Curious how music therapy could benefit your child this summer?
Individuals with ASD frequently respond well to routines and schedules so introducing a new activity in the slower months can help the whole family.
“With the change in summer scheduling (either no school or extended school year), music therapy can help fill structured gaps in schedules,” says Ronna Kaplan, Chair of the Center for Music Therapy at the Music Settlement in Cleveland.
Six to eight weeks (during the summer) is also a shorter time frame, which requires less time and financial commitment to any new hobby or therapy service.
In addition, music therapy can also offer a novel way to address goals and objectives in your Extended School Year plan, while preventing regression in certain key focus areas.
8-year-old Calla Whang* has gained fine motor skills, anxiety and anger control since starting music therapy, and has been able to focus on her attention with music therapist Anne Reed, otherwise known as ‘Ms. Anne’.
When asked what she enjoys the most about music therapy, Calla will tell you “everything, especially singing a song and playing an instrument.”
Calla is currently learning how to play flute and is showing significant progress each week.

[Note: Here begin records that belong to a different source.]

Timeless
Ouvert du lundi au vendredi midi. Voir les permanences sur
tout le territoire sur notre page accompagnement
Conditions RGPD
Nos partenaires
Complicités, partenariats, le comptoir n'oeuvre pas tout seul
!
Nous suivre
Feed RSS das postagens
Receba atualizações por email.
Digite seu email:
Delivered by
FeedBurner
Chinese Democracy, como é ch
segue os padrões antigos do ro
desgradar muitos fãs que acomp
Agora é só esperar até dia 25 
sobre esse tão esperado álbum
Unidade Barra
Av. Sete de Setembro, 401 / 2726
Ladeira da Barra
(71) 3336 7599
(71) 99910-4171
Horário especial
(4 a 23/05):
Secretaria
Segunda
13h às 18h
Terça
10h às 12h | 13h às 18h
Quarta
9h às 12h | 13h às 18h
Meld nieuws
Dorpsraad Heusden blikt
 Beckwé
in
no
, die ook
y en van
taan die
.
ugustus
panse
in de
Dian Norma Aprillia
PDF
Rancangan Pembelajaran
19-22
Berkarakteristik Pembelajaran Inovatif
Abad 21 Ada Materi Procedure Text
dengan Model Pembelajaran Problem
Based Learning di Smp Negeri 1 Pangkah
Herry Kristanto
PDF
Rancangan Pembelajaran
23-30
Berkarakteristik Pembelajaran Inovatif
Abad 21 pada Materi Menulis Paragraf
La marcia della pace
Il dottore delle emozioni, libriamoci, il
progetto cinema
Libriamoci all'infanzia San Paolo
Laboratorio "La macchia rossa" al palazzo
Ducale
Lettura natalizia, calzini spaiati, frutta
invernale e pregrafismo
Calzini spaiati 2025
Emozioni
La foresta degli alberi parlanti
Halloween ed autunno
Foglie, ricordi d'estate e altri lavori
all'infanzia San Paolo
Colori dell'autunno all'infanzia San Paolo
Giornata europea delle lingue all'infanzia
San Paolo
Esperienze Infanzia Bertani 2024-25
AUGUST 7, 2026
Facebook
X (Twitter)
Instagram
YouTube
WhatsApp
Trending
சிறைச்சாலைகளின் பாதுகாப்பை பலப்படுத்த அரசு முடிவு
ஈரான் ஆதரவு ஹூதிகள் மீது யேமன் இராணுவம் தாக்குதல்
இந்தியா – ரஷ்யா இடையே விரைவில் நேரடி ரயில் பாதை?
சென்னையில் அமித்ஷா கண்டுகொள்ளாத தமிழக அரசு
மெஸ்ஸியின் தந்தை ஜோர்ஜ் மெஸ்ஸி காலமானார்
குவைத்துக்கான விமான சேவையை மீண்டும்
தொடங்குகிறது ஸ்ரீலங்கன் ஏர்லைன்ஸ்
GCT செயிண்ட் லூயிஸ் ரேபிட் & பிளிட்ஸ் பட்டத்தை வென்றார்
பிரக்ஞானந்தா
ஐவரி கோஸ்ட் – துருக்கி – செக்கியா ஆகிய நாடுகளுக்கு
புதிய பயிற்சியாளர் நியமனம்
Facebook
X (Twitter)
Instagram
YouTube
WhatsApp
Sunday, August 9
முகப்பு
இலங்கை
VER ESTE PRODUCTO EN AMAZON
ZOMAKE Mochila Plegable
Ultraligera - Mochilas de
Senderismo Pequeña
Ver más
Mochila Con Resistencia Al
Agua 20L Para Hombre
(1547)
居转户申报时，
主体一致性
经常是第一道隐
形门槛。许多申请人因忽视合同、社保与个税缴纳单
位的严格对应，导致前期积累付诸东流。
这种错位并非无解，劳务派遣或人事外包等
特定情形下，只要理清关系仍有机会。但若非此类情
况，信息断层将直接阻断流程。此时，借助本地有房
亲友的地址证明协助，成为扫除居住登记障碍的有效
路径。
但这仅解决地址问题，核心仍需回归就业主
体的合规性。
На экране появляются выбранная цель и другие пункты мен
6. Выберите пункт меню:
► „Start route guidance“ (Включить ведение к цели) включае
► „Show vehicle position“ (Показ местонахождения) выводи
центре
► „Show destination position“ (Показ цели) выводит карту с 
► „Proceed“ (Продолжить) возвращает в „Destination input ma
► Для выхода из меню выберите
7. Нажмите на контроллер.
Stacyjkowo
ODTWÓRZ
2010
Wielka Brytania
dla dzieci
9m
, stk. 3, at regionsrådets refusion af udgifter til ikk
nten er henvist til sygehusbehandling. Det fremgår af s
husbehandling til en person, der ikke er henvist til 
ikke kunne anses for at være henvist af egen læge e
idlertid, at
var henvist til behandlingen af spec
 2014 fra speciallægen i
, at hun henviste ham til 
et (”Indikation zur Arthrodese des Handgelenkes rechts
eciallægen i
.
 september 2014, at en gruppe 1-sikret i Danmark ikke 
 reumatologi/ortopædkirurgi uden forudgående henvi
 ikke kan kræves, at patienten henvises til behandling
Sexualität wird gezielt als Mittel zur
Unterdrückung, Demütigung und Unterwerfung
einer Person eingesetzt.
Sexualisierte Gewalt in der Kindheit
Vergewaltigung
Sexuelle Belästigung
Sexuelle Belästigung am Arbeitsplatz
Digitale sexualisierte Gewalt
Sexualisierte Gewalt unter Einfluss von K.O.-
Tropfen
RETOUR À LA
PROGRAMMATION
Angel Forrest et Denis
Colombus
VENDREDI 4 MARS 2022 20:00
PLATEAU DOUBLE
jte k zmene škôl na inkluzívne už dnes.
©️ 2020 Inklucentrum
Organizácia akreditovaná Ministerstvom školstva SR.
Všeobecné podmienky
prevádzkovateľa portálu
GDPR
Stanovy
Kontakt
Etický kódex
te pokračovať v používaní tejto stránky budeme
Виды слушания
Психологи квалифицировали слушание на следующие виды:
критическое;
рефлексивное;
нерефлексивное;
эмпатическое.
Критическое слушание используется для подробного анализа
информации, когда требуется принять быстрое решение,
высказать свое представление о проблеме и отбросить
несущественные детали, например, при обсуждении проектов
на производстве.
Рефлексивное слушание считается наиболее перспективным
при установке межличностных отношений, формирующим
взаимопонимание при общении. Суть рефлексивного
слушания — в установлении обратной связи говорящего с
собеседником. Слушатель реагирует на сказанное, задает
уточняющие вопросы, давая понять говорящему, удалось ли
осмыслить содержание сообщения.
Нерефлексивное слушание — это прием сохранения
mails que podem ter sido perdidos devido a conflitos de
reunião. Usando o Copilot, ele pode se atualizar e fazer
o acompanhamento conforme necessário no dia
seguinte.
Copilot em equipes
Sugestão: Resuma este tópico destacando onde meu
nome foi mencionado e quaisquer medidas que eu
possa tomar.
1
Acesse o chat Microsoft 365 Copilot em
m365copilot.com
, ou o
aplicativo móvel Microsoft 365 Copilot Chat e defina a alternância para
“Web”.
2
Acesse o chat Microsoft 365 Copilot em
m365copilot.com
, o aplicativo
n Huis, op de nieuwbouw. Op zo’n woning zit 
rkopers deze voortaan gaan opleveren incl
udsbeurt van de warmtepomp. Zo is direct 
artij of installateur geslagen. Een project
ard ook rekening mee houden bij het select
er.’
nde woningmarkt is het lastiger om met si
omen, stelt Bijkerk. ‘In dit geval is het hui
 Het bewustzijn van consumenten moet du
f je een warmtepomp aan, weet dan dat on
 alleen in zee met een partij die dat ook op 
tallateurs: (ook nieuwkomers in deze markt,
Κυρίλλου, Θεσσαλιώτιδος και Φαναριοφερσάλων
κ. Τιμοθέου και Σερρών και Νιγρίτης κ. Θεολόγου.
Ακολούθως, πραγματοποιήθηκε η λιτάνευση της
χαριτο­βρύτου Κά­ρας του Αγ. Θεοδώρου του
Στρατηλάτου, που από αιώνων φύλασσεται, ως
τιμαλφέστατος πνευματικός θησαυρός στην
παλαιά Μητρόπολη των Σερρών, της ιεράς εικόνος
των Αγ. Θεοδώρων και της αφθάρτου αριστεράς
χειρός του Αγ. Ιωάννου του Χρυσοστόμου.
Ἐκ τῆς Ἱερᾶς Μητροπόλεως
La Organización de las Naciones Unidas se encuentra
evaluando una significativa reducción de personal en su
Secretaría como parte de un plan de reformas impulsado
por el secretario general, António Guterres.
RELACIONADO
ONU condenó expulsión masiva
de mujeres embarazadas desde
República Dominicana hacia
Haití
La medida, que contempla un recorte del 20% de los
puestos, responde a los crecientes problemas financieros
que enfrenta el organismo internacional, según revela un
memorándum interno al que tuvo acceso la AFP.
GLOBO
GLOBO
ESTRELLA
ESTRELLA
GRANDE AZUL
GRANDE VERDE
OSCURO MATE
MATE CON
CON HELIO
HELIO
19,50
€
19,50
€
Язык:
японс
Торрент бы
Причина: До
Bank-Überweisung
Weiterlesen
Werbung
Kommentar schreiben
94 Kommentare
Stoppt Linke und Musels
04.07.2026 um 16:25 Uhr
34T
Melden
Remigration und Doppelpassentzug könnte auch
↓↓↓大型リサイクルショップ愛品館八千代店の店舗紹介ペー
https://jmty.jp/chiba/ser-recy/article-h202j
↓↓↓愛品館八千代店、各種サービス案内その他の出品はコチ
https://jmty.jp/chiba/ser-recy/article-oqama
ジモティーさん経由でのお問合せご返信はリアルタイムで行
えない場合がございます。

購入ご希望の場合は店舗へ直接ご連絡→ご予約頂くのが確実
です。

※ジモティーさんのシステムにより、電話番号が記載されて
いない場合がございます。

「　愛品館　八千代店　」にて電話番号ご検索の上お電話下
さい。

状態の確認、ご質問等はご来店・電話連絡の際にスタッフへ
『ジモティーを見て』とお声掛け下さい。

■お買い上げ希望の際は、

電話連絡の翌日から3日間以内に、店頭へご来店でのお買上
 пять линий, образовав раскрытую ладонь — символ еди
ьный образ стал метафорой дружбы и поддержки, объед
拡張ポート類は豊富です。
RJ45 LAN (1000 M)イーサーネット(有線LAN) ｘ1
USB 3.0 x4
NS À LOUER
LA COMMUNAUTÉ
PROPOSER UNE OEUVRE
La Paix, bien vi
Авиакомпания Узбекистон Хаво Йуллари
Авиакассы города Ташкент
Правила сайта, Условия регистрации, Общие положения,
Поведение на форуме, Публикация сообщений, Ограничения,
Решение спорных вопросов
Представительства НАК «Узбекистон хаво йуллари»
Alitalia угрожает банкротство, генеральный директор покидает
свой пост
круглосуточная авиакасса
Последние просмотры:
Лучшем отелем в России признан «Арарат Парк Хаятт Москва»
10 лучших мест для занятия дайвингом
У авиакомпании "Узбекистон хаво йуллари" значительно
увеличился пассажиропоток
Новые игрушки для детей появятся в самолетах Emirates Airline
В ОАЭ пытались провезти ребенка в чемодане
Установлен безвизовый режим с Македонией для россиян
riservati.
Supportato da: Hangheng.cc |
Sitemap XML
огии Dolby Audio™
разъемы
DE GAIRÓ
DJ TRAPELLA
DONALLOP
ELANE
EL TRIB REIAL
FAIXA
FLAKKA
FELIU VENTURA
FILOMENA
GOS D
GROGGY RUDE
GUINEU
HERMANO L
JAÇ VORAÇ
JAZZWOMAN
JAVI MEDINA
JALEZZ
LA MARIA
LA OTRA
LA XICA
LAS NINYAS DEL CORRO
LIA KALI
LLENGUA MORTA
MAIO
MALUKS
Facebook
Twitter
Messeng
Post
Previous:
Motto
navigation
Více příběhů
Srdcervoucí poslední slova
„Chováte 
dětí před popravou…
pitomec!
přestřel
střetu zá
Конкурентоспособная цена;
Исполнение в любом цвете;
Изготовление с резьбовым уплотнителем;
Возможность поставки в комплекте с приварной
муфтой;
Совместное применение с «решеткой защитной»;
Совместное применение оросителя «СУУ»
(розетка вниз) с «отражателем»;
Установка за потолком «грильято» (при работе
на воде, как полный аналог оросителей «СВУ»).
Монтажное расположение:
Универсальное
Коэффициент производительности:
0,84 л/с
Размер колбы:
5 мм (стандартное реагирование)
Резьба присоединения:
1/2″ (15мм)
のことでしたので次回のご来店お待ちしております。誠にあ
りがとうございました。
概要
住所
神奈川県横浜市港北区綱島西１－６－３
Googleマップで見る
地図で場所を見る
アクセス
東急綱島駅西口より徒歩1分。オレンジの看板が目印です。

“During a private music therapy session, we will sing songs, play instruments such as the recorder, piano, Q-chord and more,” says Reed. Reed is the Clinical Director of the Center for Music Therapy and has been able to watch clients like Calla use music to improve their every-day lives.
“Calla’s parents express gratitude that through her sessions, she has learned how to follow directions, build safe zone control for easing her anger and anxiety, and play the recorder nicely and cooperatively, “says Reed. “Calla’s parents share that prior to music therapy, she wanted to be perfect at everything – now she is able to practice at home with self-discipline.